South African Artist Brings Her Collaborative Portraits Of Trans People To The Americas For The First Time

"We change each other['s] lives with our stories. ... If you offer to draw somebody, they feel very honored and they interpret as a mark of respect."

South African Gabrielle Le Roux was in the Ugandan capital, Kamapla, for an exhibition in 2002 when she read about a police raid of a lesbian bar in the local tabloids.
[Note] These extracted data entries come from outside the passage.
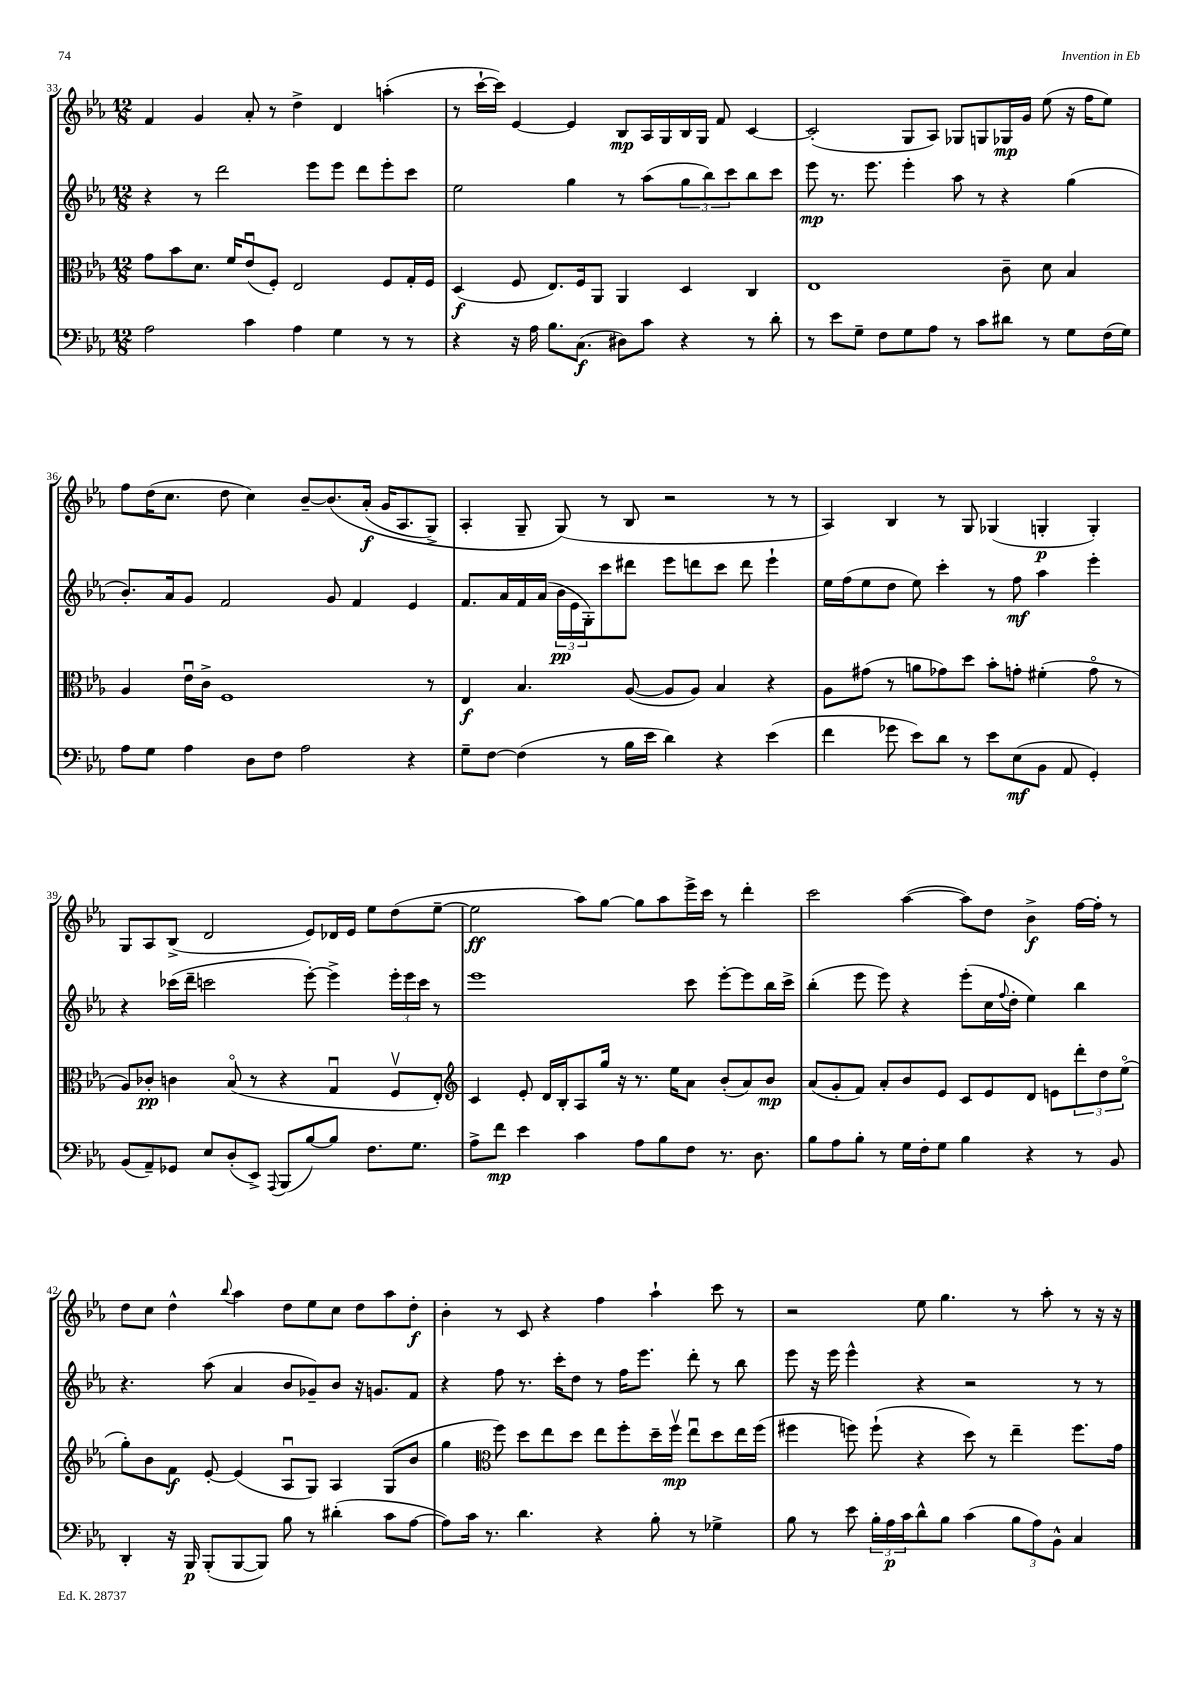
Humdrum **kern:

**kern	**kern	**kern	**kern
*staff4	*staff3	*staff2	*staff1
*clefF4	*clefC3	*clefG2	*clefG2
*k[b-e-a-]	*k[b-e-a-]	*k[b-e-a-]	*k[b-e-a-]
*M12/8	*M12/8	*M12/8	*M12/8
2A-	8g	4r	4f
.	8b-	.	.
.	8.d	8r	4g
.	.	2ddd	.
.	16f	.	.
4c	(8e-u	.	8a-'
.	8F')	.	8r
4A-	2E-	.	4dd^
.	.	8eee-	.
4G	.	8eee-	4d
.	.	8ddd	.
8r	8F	8eee-'	(4aa'
8r	16G'	8ccc	.
.	16F	.	.
=	=	=	=
4r	(4D	2ee-	8r
.	.	.	[16ccc`
.	.	.	16ccc])
16r	8F	.	[4e-
16A-	.	.	.
8.B-	8.E-)	.	.
.	.	4gg	4e-]
(8.C	16F	.	.
.	8AA-	.	.
8D#)	4AA-	8r	8B-
8c	.	(8aa-	16A-
.	.	.	16G
4r	4D	12gg	16B-
.	.	.	16G
.	.	12bb-)	.
.	.	.	8f
.	.	12ccc	.
8r	4C	8bb-	[4c
8d'	.	8ccc	.
=	=	=	=
8r	1E-	8eee-	(2c']
8e-	.	8.r	.
8G~	.	.	.
.	.	8.eee-	.
8F	.	.	.
8G	.	4eee-'	8G
8A-	.	.	8A-)
8r	.	8aa-	8G-
8c	.	8r	8G
8d#	8c~	4r	16G-
.	.	.	16g
8r	8d	.	(8ee-
8G	4B-	(4gg	16r
.	.	.	16ff
(16F	.	.	8ee-)
16G)	.	.	.
=	=	=	=
8A-	4A-	8.b-')	8ff
8G	.	.	(16dd
.	.	16a-	8.cc
4A-	16e-u	8g	.
.	16c^	.	.
.	1F	2f	8dd
8D	.	.	4cc)
8F	.	.	.
2A-	.	.	[8b-~
.	.	8g	&(8.b-]
.	.	4f	.
.	.	.	(16a-'
.	.	.	16g
.	.	.	8.A-
4r	.	4e-	.
.	8r	.	8G^)
=	=	=	=
8G~	4E-	8.f	4A-'
[8F	.	.	.
.	.	16a-	.
(4F]	4.B-	16f	8G~
.	.	(16a-	.
.	.	24b-	(8G&)
.	.	24e-	.
.	.	24G')	.
8r	.	8ccc	8r
16B-	([8A-	8ddd#	8B-
16e-	.	.	.
4d)	8A-]	8eee-	2r
.	8A-)	8ddd	.
4r	4B-	8ccc	.
.	.	8ddd	.
(4e-	4r	4eee-`	8r
.	.	.	8r
=	=	=	=
4f	8A-	16ee-	4A-)
.	.	(16ff	.
.	(8g#	8ee-	.
8g-	8r	8dd	4B-
8e-)	8a	8ee-)	.
8d	8g-)	4ccc'	8r
8r	8dd	.	8G
8e-	8b-'	8r	(4G-
(8E-	8g'	8ff	.
8BB-	(4f#'	4aa-	4G'
8AA-	.	.	.
4GG')	8go	4eee-'	4G')
.	8r	.	.
=	=	=	=
(8BB-	8A-)	4r	8G
8AA-~)	8c-'	.	8A-
8GG-	4c	(16ccc-	(8B-^
.	.	16ddd~	.
8E-	.	2ccc	2d
(8D'	(8B-o	.	.
8EE-^)	8r	.	.
8qqAAA-	.	.	.
(8BBB-	4r	.	.
[8B-)	.	[8eee-')	8e-)
8B-]	4Gu	4eee-^]	16d-
.	.	.	16e-
8.F	.	.	8ee-
.	8Fv	24eee-'	(8dd
.	.	24eee-	.
8.G	.	.	.
.	.	24ccc	.
.	8E-')	8r	[8ee-~
=	=	=	=
*	*clefG2	*	*
8A-^	4c	1eee-	2ee-]
8f	.	.	.
4e-	8e-'	.	.
.	16d	.	.
.	16B-'	.	.
4c	8A-	.	8aa-)
.	16gg	.	[8gg
.	16r	.	.
8A-	8.r	.	8gg]
8B-	.	.	8aa-
.	16ee-	.	.
8F	8a-	8ccc	16eee-^
.	.	.	16ccc
8.r	(8b-'	[8eee-'	8r
.	8a-)	8eee-]	4ddd'
8.D	.	.	.
.	8b-	16bb-	.
.	.	16ccc^	.
=	=	=	=
8B-	(8a-	(4bb-'	2ccc
8A-	8g'	.	.
8B-'	8f)	8eee-	.
8r	8a-'	8eee-)	.
16G	8b-	4r	([4aa-
16F'	.	.	.
8G	8e-	.	.
4B-	8c	(8eee-'	8aa-])
.	8e-	16cc	8dd
.	.	8qqff	.
.	.	16dd'	.
4r	8d	4ee-)	4b-^
.	8e	.	.
8r	12ddd'	4bb-	[16ff
.	.	.	16ff']
.	12dd	.	.
8BB-	.	.	8r
.	(12ee-o	.	.
=	=	=	=
4DD'	8gg')	4.r	8dd
.	8b-	.	8cc
16r	8f	.	4dd^^
16BBB-	.	.	.
(8BBB-'	[8e-'	(8aa-	.
.	.	.	8qqbb-
[8BBB-	(4e-]	4a-	4aa-
8BBB-])	.	.	.
8B-	8A-u	8b-	8dd
8r	8G)	8g-~)	8ee-
(4d#'	4A-	8b-	8cc
.	.	16r	8dd
.	.	8.g	.
8c	(8G	.	8aa-
[8A-	8b-	8f	8dd'
=	=	=	=
8A-])	4gg	4r	4b-'
16c	.	.	.
8.r	.	.	.
*	*clefC3	*	*
.	8ff)	8ff	8r
4.d	8dd	8.r	8c
.	8ee-	.	4r
.	.	16ccc'	.
.	8dd	8dd	.
4r	8ee-	8r	4ff
.	8ff'	16ff	.
.	.	8.eee-	.
8B-'	16dd~	.	4aa-`
.	16ffv	.	.
8r	8ee-u	8ddd'	.
4G-^	8dd	8r	8ccc
.	16ee-	8bb-	8r
.	(16ff	.	.
=	=	=	=
8B-	4ff#	8eee-	2r
8r	.	16r	.
.	.	16eee-	.
8e-	8ff)	4eee-^^	.
24B-'	(8ff`	.	.
24A-	.	.	.
24c	.	.	.
8d^^	4r	4r	8ee-
8B-	.	.	4.gg
(4c	8dd)	2r	.
.	8r	.	.
12B-	4ee-~	.	8r
12A-)	.	.	.
.	.	.	8aa-'
12BB-^^	.	.	.
4C	8.ff	8r	8r
.	.	8r	16r
.	16g	.	16r
==	==	==	==
*-	*-	*-	*-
Le Roux had run a nonprofit in South Africa called the Women's Media Watch before becoming an artist, and she went looking to help the bar's owner fight against the anti-LGBT media storm following the raid. She connected with Victor Mukasa, a transman who went on to bring the first LGBT rights lawsuit against the Ugandan government, which he won in 2008. The meeting led to the work for which Le Roux has become best known: a series of hand-drawn portraits done in collaboration with trans and intersex people from around the world.

Victor Mukasa, Uganda

Le Roux and Mukasa will reunite in New York City on Wednesday, Sept. 10, for a discussion of the two collections of trans and intersex portraits she's now completed as part of the Baruch Performing Arts Center's GenderFluid festival. One, which includes a portrait of Mukasa and was organized with his help in 2008, represents several African countries. The second was completed in Turkey in 2011 in collaboration with the LGBTI rights groups LGBTT Istanbul and Ankara's Pembe Hayat. This is the first time Le Roux is bringing this work to the Americas, and she is now seeking funding to complete a new set of portraits in Mexico.

Le Roux draws all of her portraits from live sittings with the subject that can last as long as three days. The works are completed by the subjects themselves, who write personal statements directly on the portraits. The Turkish portraits are also accompanied by video interviews, a component of the work she hopes to expand in the Mexico collection.

"If you offer to draw somebody, they feel very honored and they interpret as a mark of respect," Le Roux said in an interview in her house outside Cape Town last year. Including their own marks on the finished work, she said, allows these portraits "something that a person has asserted about themselves."

Here are some of her works from the African and Turkish series, along with excerpts of the "self-portraits in words" by the subjects of the drawings.

Ruzgar, Istanbul, Turkey

Silva Skinny Dux Eiseb, Nambia

Sema, Istanbul, Turkey

Amanda Goto, Zimbabwe

Belgin, Ankara, Turkey

Julius Kaggwa, Uganda

Deniz, Izmir, Turkey

Destina, Ankara, Turkey

Demet, Istanbul, Turkey

An earlier version of this story incorrectly said Victor Mukasa owned the lesbian bar raided in Uganda in 2002. Mukasa was a patron of the bar, not the owner.